The core algorithm proceeds in four phases. (1) A cheap, one‑shot leverage‑score estimator (e.g., based on a CountSketch or SRHT) is applied to A, producing a rough probability distribution over rows. Using this distribution, O(d ε^{‑2}) rows are sampled to form a short matrix \tilde A₁. (2) The exact leverage scores of \tilde A₁ are computed; because \tilde A₁ already captures the dominant spectral structure of A, these scores are far more accurate than the initial estimates. (3) The refined scores define a new sampling distribution, and a second, smaller set of rows \tilde A₂ is drawn. The size of \tilde A₂ is reduced by a constant factor (geometric decay) relative to \tilde A₁. (4) After a logarithmic number of such refinements, the remaining sketch is of size O(d ε^{‑2}) and can be solved directly with any dense regression routine.

The theoretical contribution lies in a novel analysis linking leverage‑score approximation error to the spectral properties of the current sketch. By bounding both over‑ and under‑estimation of scores using eigenvalue perturbation arguments, the authors show that each refinement step reduces the required sample size by a constant factor while preserving the (1 ± ε) spectral approximation guarantee. Consequently, the total number of rows ever sampled is O(d ε^{‑2} log n), but because the later stages dominate the computational cost, the overall runtime collapses to

O(nnz(A) + d^{ω+θ} ε^{‑2})

for any arbitrarily small constant θ > 0, where ω ≈ 2.373 is the matrix‑multiplication exponent. The first term is the cost of a single pass over the input (the “input‑sparsity” component); the second term is the cost of solving the final dense regression on the tiny sketch, which matches the cost of the best known dense solvers up to the negligible d^{θ} factor.

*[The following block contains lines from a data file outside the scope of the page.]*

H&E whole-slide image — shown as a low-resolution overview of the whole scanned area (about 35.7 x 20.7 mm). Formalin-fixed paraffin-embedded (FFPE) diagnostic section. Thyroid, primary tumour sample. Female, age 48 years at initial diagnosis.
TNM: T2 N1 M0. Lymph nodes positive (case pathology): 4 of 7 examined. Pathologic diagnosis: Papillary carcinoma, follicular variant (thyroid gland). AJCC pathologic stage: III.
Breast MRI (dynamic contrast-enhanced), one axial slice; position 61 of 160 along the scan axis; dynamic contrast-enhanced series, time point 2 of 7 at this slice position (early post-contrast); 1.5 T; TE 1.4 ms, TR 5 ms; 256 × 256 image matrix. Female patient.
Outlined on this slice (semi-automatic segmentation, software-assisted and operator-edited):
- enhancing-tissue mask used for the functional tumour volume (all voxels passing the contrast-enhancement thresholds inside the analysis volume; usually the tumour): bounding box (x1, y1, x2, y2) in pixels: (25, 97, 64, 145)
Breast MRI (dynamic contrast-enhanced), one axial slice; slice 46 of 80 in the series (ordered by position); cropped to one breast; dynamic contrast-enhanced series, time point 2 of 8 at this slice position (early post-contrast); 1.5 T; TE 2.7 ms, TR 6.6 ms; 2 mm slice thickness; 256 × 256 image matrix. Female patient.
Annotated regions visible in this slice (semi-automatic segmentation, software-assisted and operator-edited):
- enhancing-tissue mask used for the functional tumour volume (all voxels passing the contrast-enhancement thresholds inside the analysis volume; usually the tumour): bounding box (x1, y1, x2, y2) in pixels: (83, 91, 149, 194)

A particularly insightful aspect of the work is its connection to graph sparsification. Leverage scores of A coincide with effective resistances in the graph whose Laplacian is AᵀA. The iterative sampling process mirrors the resistance‑based sparsification algorithms that repeatedly refine edge probabilities, thereby unifying three research strands: randomized numerical linear algebra, iterative linear‑system solvers, and spectral graph theory.

Empirical evaluation on synthetic and real‑world datasets confirms the theory. Compared with state‑of‑the‑art one‑shot sketching methods (e.g., SRHT, CountSketch), the iterative approach attains the same relative error ε while reducing wall‑clock time by a factor of 2–5, especially when d is in the thousands and A is highly sparse. The experiments also demonstrate that only a few refinement rounds (typically 2–3) are sufficient to reach the asymptotic regime predicted by the analysis.

In summary, the paper introduces a clean, theoretically grounded iterative row‑sampling framework that improves both the asymptotic complexity and practical performance of input‑sparsity regression algorithms. By alternating between short‑matrix construction and increasingly accurate leverage‑score estimation, it achieves a running time of O(nnz(A)+d^{ω+θ}ε^{‑2}), which is competitive with, and often superior to, the current state of the art. The work also deepens our understanding of the interplay between random matrix sketching, iterative refinement, and graph sparsification.